Une petite dose d’inflation est toujours bonne pour l’économie. Les banques centrales fixent généralement l’objectif de 2% par an comme une cible parfaite. Elle permet aux entreprises d’ancrer leurs anticipations de hausses des prix à moyen et long terme. Ce caractère prévisible est favorable à la prise de décision d’investir, car il réduit l’incertitude sur les revenus futurs engendrés par un projet.
Cela incite par ailleurs les ménages à placer leurs excédents de liquidités plutôt qu’à les thésauriser ou à les conserver sur leurs comptes bancaires. Une inflation modérée contribue donc à assurer l’équilibre entre le niveau d’épargne et celui de l’investissement, sans lequel les taux d’intérêt s’envolent, limitant ainsi les projets d’investissement des entreprises.

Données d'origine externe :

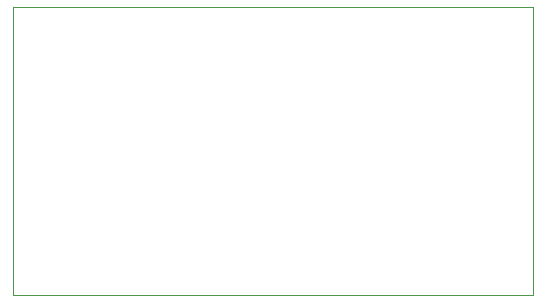
<source format=gbr>
%TF.GenerationSoftware,Altium Limited,Altium Designer,23.5.1 (21)*%
G04 Layer_Color=8388736*
%FSLAX45Y45*%
%MOMM*%
%TF.SameCoordinates,90272B24-A97A-474C-8309-4AF10B7EB36B*%
%TF.FilePolarity,Positive*%
%TF.FileFunction,Other,Board_Outline*%
%TF.Part,Single*%
G01*
G75*
%TA.AperFunction,NonConductor*%
%ADD28C,0.00003*%
D28*
X-50000Y0D02*
Y2440000D01*
X4350000D01*
Y0D02*
Y2440000D01*
X-50000Y0D02*
X4350000D01*
%TF.MD5,718e82bf0b486e75c8fb44e64106c235*%
M02*

</source>
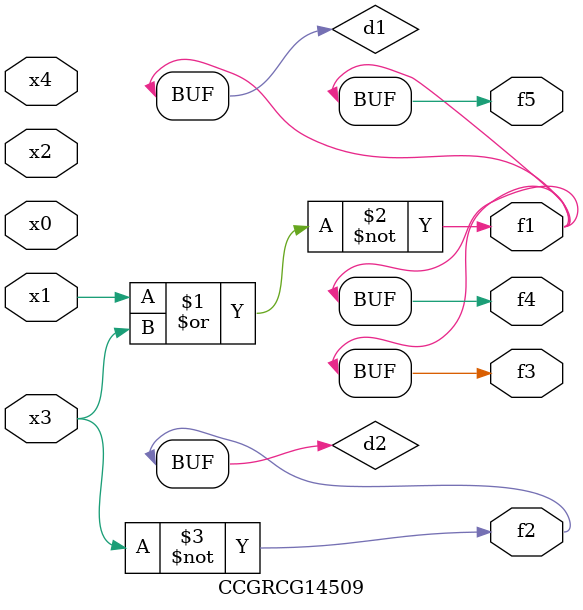
<source format=v>
module CCGRCG14509(
	input x0, x1, x2, x3, x4,
	output f1, f2, f3, f4, f5
);

	wire d1, d2;

	nor (d1, x1, x3);
	not (d2, x3);
	assign f1 = d1;
	assign f2 = d2;
	assign f3 = d1;
	assign f4 = d1;
	assign f5 = d1;
endmodule

</source>
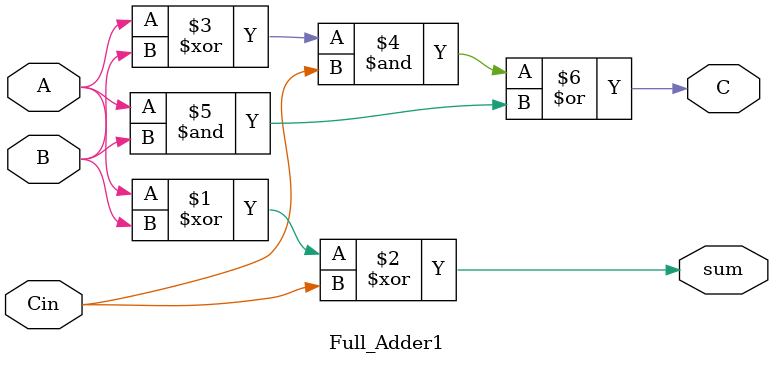
<source format=v>
module Full_Adder1(A,B,Cin,sum,C);                                                                            
input A,B,Cin;
output sum,C;

assign sum = A ^ B ^ Cin;
assign C = ((A ^ B)&Cin) | (A&B);
	
endmodule

</source>
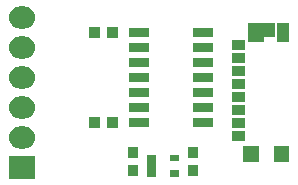
<source format=gts>
%TF.GenerationSoftware,KiCad,Pcbnew,4.0.4+e1-6308~48~ubuntu16.04.1-stable*%
%TF.CreationDate,2017-01-04T16:55:51-08:00*%
%TF.ProjectId,sd-micro-pushpull-0475710001-breakout,73642D6D6963726F2D7075736870756C,v1.0*%
%TF.FileFunction,Soldermask,Top*%
%FSLAX46Y46*%
G04 Gerber Fmt 4.6, Leading zero omitted, Abs format (unit mm)*
G04 Created by KiCad (PCBNEW 4.0.4+e1-6308~48~ubuntu16.04.1-stable) date Wed Jan  4 16:55:51 2017*
%MOMM*%
%LPD*%
G01*
G04 APERTURE LIST*
%ADD10C,0.350000*%
G04 APERTURE END LIST*
D10*
G36*
X124790200Y-107619800D02*
X122605800Y-107619800D01*
X122605800Y-105740200D01*
X124790200Y-105740200D01*
X124790200Y-107619800D01*
X124790200Y-107619800D01*
G37*
G36*
X136962200Y-107474200D02*
X136209800Y-107474200D01*
X136209800Y-106901800D01*
X136962200Y-106901800D01*
X136962200Y-107474200D01*
X136962200Y-107474200D01*
G37*
G36*
X135062200Y-107474200D02*
X134309800Y-107474200D01*
X134309800Y-105601800D01*
X135062200Y-105601800D01*
X135062200Y-107474200D01*
X135062200Y-107474200D01*
G37*
G36*
X138627200Y-107410200D02*
X137724800Y-107410200D01*
X137724800Y-106457800D01*
X138627200Y-106457800D01*
X138627200Y-107410200D01*
X138627200Y-107410200D01*
G37*
G36*
X133547200Y-107398200D02*
X132644800Y-107398200D01*
X132644800Y-106445800D01*
X133547200Y-106445800D01*
X133547200Y-107398200D01*
X133547200Y-107398200D01*
G37*
G36*
X146310700Y-106191100D02*
X145008300Y-106191100D01*
X145008300Y-104838700D01*
X146310700Y-104838700D01*
X146310700Y-106191100D01*
X146310700Y-106191100D01*
G37*
G36*
X143710700Y-106191100D02*
X142408300Y-106191100D01*
X142408300Y-104838700D01*
X143710700Y-104838700D01*
X143710700Y-106191100D01*
X143710700Y-106191100D01*
G37*
G36*
X136962200Y-106174200D02*
X136209800Y-106174200D01*
X136209800Y-105601800D01*
X136962200Y-105601800D01*
X136962200Y-106174200D01*
X136962200Y-106174200D01*
G37*
G36*
X138627200Y-105910200D02*
X137724800Y-105910200D01*
X137724800Y-104957800D01*
X138627200Y-104957800D01*
X138627200Y-105910200D01*
X138627200Y-105910200D01*
G37*
G36*
X133547200Y-105898200D02*
X132644800Y-105898200D01*
X132644800Y-104945800D01*
X133547200Y-104945800D01*
X133547200Y-105898200D01*
X133547200Y-105898200D01*
G37*
G36*
X123866749Y-103200277D02*
X123866754Y-103200278D01*
X123868807Y-103200292D01*
X124051080Y-103220737D01*
X124225912Y-103276197D01*
X124386641Y-103364558D01*
X124527146Y-103482456D01*
X124642076Y-103625400D01*
X124727052Y-103787945D01*
X124778839Y-103963899D01*
X124778843Y-103963940D01*
X124778844Y-103963944D01*
X124795463Y-104146558D01*
X124777648Y-104316056D01*
X124776290Y-104328973D01*
X124722052Y-104504187D01*
X124634815Y-104665529D01*
X124517900Y-104806855D01*
X124375762Y-104922779D01*
X124213815Y-105008888D01*
X124038226Y-105061902D01*
X123855685Y-105079800D01*
X123540283Y-105079800D01*
X123529251Y-105079723D01*
X123529246Y-105079722D01*
X123527193Y-105079708D01*
X123344920Y-105059263D01*
X123170088Y-105003803D01*
X123009359Y-104915442D01*
X122868854Y-104797544D01*
X122753924Y-104654600D01*
X122668948Y-104492055D01*
X122617161Y-104316101D01*
X122617157Y-104316060D01*
X122617156Y-104316056D01*
X122600537Y-104133442D01*
X122619705Y-103951074D01*
X122619710Y-103951027D01*
X122673948Y-103775813D01*
X122761185Y-103614471D01*
X122878100Y-103473145D01*
X123020238Y-103357221D01*
X123182185Y-103271112D01*
X123357774Y-103218098D01*
X123540315Y-103200200D01*
X123855717Y-103200200D01*
X123866749Y-103200277D01*
X123866749Y-103200277D01*
G37*
G36*
X142595700Y-104441100D02*
X141443300Y-104441100D01*
X141443300Y-103588700D01*
X142595700Y-103588700D01*
X142595700Y-104441100D01*
X142595700Y-104441100D01*
G37*
G36*
X142595700Y-103341100D02*
X141443300Y-103341100D01*
X141443300Y-102488700D01*
X142595700Y-102488700D01*
X142595700Y-103341100D01*
X142595700Y-103341100D01*
G37*
G36*
X130294200Y-103321200D02*
X129341800Y-103321200D01*
X129341800Y-102418800D01*
X130294200Y-102418800D01*
X130294200Y-103321200D01*
X130294200Y-103321200D01*
G37*
G36*
X131794200Y-103321200D02*
X130841800Y-103321200D01*
X130841800Y-102418800D01*
X131794200Y-102418800D01*
X131794200Y-103321200D01*
X131794200Y-103321200D01*
G37*
G36*
X134430200Y-103246200D02*
X132777800Y-103246200D01*
X132777800Y-102493800D01*
X134430200Y-102493800D01*
X134430200Y-103246200D01*
X134430200Y-103246200D01*
G37*
G36*
X139830200Y-103246200D02*
X138177800Y-103246200D01*
X138177800Y-102493800D01*
X139830200Y-102493800D01*
X139830200Y-103246200D01*
X139830200Y-103246200D01*
G37*
G36*
X123866749Y-100660277D02*
X123866754Y-100660278D01*
X123868807Y-100660292D01*
X124051080Y-100680737D01*
X124225912Y-100736197D01*
X124386641Y-100824558D01*
X124527146Y-100942456D01*
X124642076Y-101085400D01*
X124727052Y-101247945D01*
X124778839Y-101423899D01*
X124778843Y-101423940D01*
X124778844Y-101423944D01*
X124795463Y-101606558D01*
X124777648Y-101776056D01*
X124776290Y-101788973D01*
X124722052Y-101964187D01*
X124634815Y-102125529D01*
X124517900Y-102266855D01*
X124375762Y-102382779D01*
X124213815Y-102468888D01*
X124038226Y-102521902D01*
X123855685Y-102539800D01*
X123540283Y-102539800D01*
X123529251Y-102539723D01*
X123529246Y-102539722D01*
X123527193Y-102539708D01*
X123344920Y-102519263D01*
X123170088Y-102463803D01*
X123009359Y-102375442D01*
X122868854Y-102257544D01*
X122753924Y-102114600D01*
X122668948Y-101952055D01*
X122617161Y-101776101D01*
X122617157Y-101776060D01*
X122617156Y-101776056D01*
X122600537Y-101593442D01*
X122619705Y-101411074D01*
X122619710Y-101411027D01*
X122673948Y-101235813D01*
X122761185Y-101074471D01*
X122878100Y-100933145D01*
X123020238Y-100817221D01*
X123182185Y-100731112D01*
X123357774Y-100678098D01*
X123540315Y-100660200D01*
X123855717Y-100660200D01*
X123866749Y-100660277D01*
X123866749Y-100660277D01*
G37*
G36*
X142595700Y-102241100D02*
X141443300Y-102241100D01*
X141443300Y-101388700D01*
X142595700Y-101388700D01*
X142595700Y-102241100D01*
X142595700Y-102241100D01*
G37*
G36*
X139830200Y-101976200D02*
X138177800Y-101976200D01*
X138177800Y-101223800D01*
X139830200Y-101223800D01*
X139830200Y-101976200D01*
X139830200Y-101976200D01*
G37*
G36*
X134430200Y-101976200D02*
X132777800Y-101976200D01*
X132777800Y-101223800D01*
X134430200Y-101223800D01*
X134430200Y-101976200D01*
X134430200Y-101976200D01*
G37*
G36*
X142595700Y-101141100D02*
X141443300Y-101141100D01*
X141443300Y-100288700D01*
X142595700Y-100288700D01*
X142595700Y-101141100D01*
X142595700Y-101141100D01*
G37*
G36*
X139830200Y-100706200D02*
X138177800Y-100706200D01*
X138177800Y-99953800D01*
X139830200Y-99953800D01*
X139830200Y-100706200D01*
X139830200Y-100706200D01*
G37*
G36*
X134430200Y-100706200D02*
X132777800Y-100706200D01*
X132777800Y-99953800D01*
X134430200Y-99953800D01*
X134430200Y-100706200D01*
X134430200Y-100706200D01*
G37*
G36*
X142595700Y-100041100D02*
X141443300Y-100041100D01*
X141443300Y-99188700D01*
X142595700Y-99188700D01*
X142595700Y-100041100D01*
X142595700Y-100041100D01*
G37*
G36*
X123866749Y-98120277D02*
X123866754Y-98120278D01*
X123868807Y-98120292D01*
X124051080Y-98140737D01*
X124225912Y-98196197D01*
X124386641Y-98284558D01*
X124527146Y-98402456D01*
X124642076Y-98545400D01*
X124727052Y-98707945D01*
X124778839Y-98883899D01*
X124778843Y-98883940D01*
X124778844Y-98883944D01*
X124795463Y-99066558D01*
X124782625Y-99188700D01*
X124776290Y-99248973D01*
X124722052Y-99424187D01*
X124634815Y-99585529D01*
X124517900Y-99726855D01*
X124375762Y-99842779D01*
X124213815Y-99928888D01*
X124038226Y-99981902D01*
X123855685Y-99999800D01*
X123540283Y-99999800D01*
X123529251Y-99999723D01*
X123529246Y-99999722D01*
X123527193Y-99999708D01*
X123344920Y-99979263D01*
X123170088Y-99923803D01*
X123009359Y-99835442D01*
X122868854Y-99717544D01*
X122753924Y-99574600D01*
X122668948Y-99412055D01*
X122617161Y-99236101D01*
X122617157Y-99236060D01*
X122617156Y-99236056D01*
X122600537Y-99053442D01*
X122619705Y-98871074D01*
X122619710Y-98871027D01*
X122673948Y-98695813D01*
X122761185Y-98534471D01*
X122878100Y-98393145D01*
X123020238Y-98277221D01*
X123182185Y-98191112D01*
X123357774Y-98138098D01*
X123540315Y-98120200D01*
X123855717Y-98120200D01*
X123866749Y-98120277D01*
X123866749Y-98120277D01*
G37*
G36*
X139830200Y-99436200D02*
X138177800Y-99436200D01*
X138177800Y-98683800D01*
X139830200Y-98683800D01*
X139830200Y-99436200D01*
X139830200Y-99436200D01*
G37*
G36*
X134430200Y-99436200D02*
X132777800Y-99436200D01*
X132777800Y-98683800D01*
X134430200Y-98683800D01*
X134430200Y-99436200D01*
X134430200Y-99436200D01*
G37*
G36*
X142595700Y-98941100D02*
X141443300Y-98941100D01*
X141443300Y-98088700D01*
X142595700Y-98088700D01*
X142595700Y-98941100D01*
X142595700Y-98941100D01*
G37*
G36*
X134430200Y-98166200D02*
X132777800Y-98166200D01*
X132777800Y-97413800D01*
X134430200Y-97413800D01*
X134430200Y-98166200D01*
X134430200Y-98166200D01*
G37*
G36*
X139830200Y-98166200D02*
X138177800Y-98166200D01*
X138177800Y-97413800D01*
X139830200Y-97413800D01*
X139830200Y-98166200D01*
X139830200Y-98166200D01*
G37*
G36*
X142595700Y-97841100D02*
X141443300Y-97841100D01*
X141443300Y-96988700D01*
X142595700Y-96988700D01*
X142595700Y-97841100D01*
X142595700Y-97841100D01*
G37*
G36*
X123866749Y-95580277D02*
X123866754Y-95580278D01*
X123868807Y-95580292D01*
X124051080Y-95600737D01*
X124225912Y-95656197D01*
X124386641Y-95744558D01*
X124527146Y-95862456D01*
X124642076Y-96005400D01*
X124727052Y-96167945D01*
X124778839Y-96343899D01*
X124778843Y-96343940D01*
X124778844Y-96343944D01*
X124795463Y-96526558D01*
X124777648Y-96696056D01*
X124776290Y-96708973D01*
X124722052Y-96884187D01*
X124634815Y-97045529D01*
X124517900Y-97186855D01*
X124375762Y-97302779D01*
X124213815Y-97388888D01*
X124038226Y-97441902D01*
X123855685Y-97459800D01*
X123540283Y-97459800D01*
X123529251Y-97459723D01*
X123529246Y-97459722D01*
X123527193Y-97459708D01*
X123344920Y-97439263D01*
X123170088Y-97383803D01*
X123009359Y-97295442D01*
X122868854Y-97177544D01*
X122753924Y-97034600D01*
X122668948Y-96872055D01*
X122617161Y-96696101D01*
X122617157Y-96696060D01*
X122617156Y-96696056D01*
X122600537Y-96513442D01*
X122619705Y-96331074D01*
X122619710Y-96331027D01*
X122673948Y-96155813D01*
X122761185Y-95994471D01*
X122878100Y-95853145D01*
X123020238Y-95737221D01*
X123182185Y-95651112D01*
X123357774Y-95598098D01*
X123540315Y-95580200D01*
X123855717Y-95580200D01*
X123866749Y-95580277D01*
X123866749Y-95580277D01*
G37*
G36*
X134430200Y-96896200D02*
X132777800Y-96896200D01*
X132777800Y-96143800D01*
X134430200Y-96143800D01*
X134430200Y-96896200D01*
X134430200Y-96896200D01*
G37*
G36*
X139830200Y-96896200D02*
X138177800Y-96896200D01*
X138177800Y-96143800D01*
X139830200Y-96143800D01*
X139830200Y-96896200D01*
X139830200Y-96896200D01*
G37*
G36*
X142595700Y-96741100D02*
X141443300Y-96741100D01*
X141443300Y-95888700D01*
X142595700Y-95888700D01*
X142595700Y-96741100D01*
X142595700Y-96741100D01*
G37*
G36*
X145072200Y-95626200D02*
X144223000Y-95626200D01*
X144208847Y-95628211D01*
X144195816Y-95634086D01*
X144184936Y-95643358D01*
X144177071Y-95655294D01*
X144172842Y-95668949D01*
X144172200Y-95677000D01*
X144172200Y-96076200D01*
X142819800Y-96076200D01*
X142819800Y-94473800D01*
X145072200Y-94473800D01*
X145072200Y-95626200D01*
X145072200Y-95626200D01*
G37*
G36*
X146322200Y-96026200D02*
X145269800Y-96026200D01*
X145269800Y-94473800D01*
X146322200Y-94473800D01*
X146322200Y-96026200D01*
X146322200Y-96026200D01*
G37*
G36*
X130294200Y-95701200D02*
X129341800Y-95701200D01*
X129341800Y-94798800D01*
X130294200Y-94798800D01*
X130294200Y-95701200D01*
X130294200Y-95701200D01*
G37*
G36*
X131794200Y-95701200D02*
X130841800Y-95701200D01*
X130841800Y-94798800D01*
X131794200Y-94798800D01*
X131794200Y-95701200D01*
X131794200Y-95701200D01*
G37*
G36*
X134430200Y-95626200D02*
X132777800Y-95626200D01*
X132777800Y-94873800D01*
X134430200Y-94873800D01*
X134430200Y-95626200D01*
X134430200Y-95626200D01*
G37*
G36*
X139830200Y-95626200D02*
X138177800Y-95626200D01*
X138177800Y-94873800D01*
X139830200Y-94873800D01*
X139830200Y-95626200D01*
X139830200Y-95626200D01*
G37*
G36*
X123866749Y-93040277D02*
X123866754Y-93040278D01*
X123868807Y-93040292D01*
X124051080Y-93060737D01*
X124225912Y-93116197D01*
X124386641Y-93204558D01*
X124527146Y-93322456D01*
X124642076Y-93465400D01*
X124727052Y-93627945D01*
X124778839Y-93803899D01*
X124778843Y-93803940D01*
X124778844Y-93803944D01*
X124795463Y-93986558D01*
X124777648Y-94156056D01*
X124776290Y-94168973D01*
X124722052Y-94344187D01*
X124634815Y-94505529D01*
X124517900Y-94646855D01*
X124375762Y-94762779D01*
X124213815Y-94848888D01*
X124038226Y-94901902D01*
X123855685Y-94919800D01*
X123540283Y-94919800D01*
X123529251Y-94919723D01*
X123529246Y-94919722D01*
X123527193Y-94919708D01*
X123344920Y-94899263D01*
X123170088Y-94843803D01*
X123009359Y-94755442D01*
X122868854Y-94637544D01*
X122753924Y-94494600D01*
X122668948Y-94332055D01*
X122617161Y-94156101D01*
X122617157Y-94156060D01*
X122617156Y-94156056D01*
X122600537Y-93973442D01*
X122619705Y-93791074D01*
X122619710Y-93791027D01*
X122673948Y-93615813D01*
X122761185Y-93454471D01*
X122878100Y-93313145D01*
X123020238Y-93197221D01*
X123182185Y-93111112D01*
X123357774Y-93058098D01*
X123540315Y-93040200D01*
X123855717Y-93040200D01*
X123866749Y-93040277D01*
X123866749Y-93040277D01*
G37*
M02*

</source>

En Tunisie, nous sommes à une inflation à deux chiffres. Pour l’Etat, qui se préoccupe avant tout de ses recettes fiscales, c’est une aubaine. Il peut bénéficier d’un prix de base élevé pour les différents produits et services pour empocher des droits de consommation et une TVA encore plus importants. En 2021, ces deux taxes ont permis l’encaissement de 11 968 MTND. Ce chiffre est passé à 13 656 MTND en 2022 et serait de 15 151 MTND en 2023.
Des taux d’intérêt élevés sont également une bonne affaire. Les ménages épargnent davantage et les banques trouvent plus de ressources pour investir dans les titres de créance souverains, indispensables pour clôturer le budget. Les établissements financiers, principaux contributeurs à l’impôt sur les sociétés, vont gagner plus et payer encore plus d’impôts sur les bénéfices.
L’inflation mondiale est également une occasion pour justifier des mesures restrictives en matière d’importations, ainsi que la levée des subventions. Elle conduit à des droits de douane plus élevés, qui atteindraient un record cette année, selon les projections du ministère des Finances, à 2 060 MTND. Avec la stagnation de l’activité économique, une telle progression ne peut résulter que d’un effet prix.
Mais attention, cela ne peut fonctionner que pour une courte période. L’absence d’investissement va porter un coup fatal à la croissance et la création de richesse pour des années. Les entreprises qui vont se donner les moyens pour s’acquitter de leurs impôts en 2023 ne vont pas nécessairement les trouver pour le faire en 2024. L’impact social n’est pas mesurable et il serait grave de le négliger.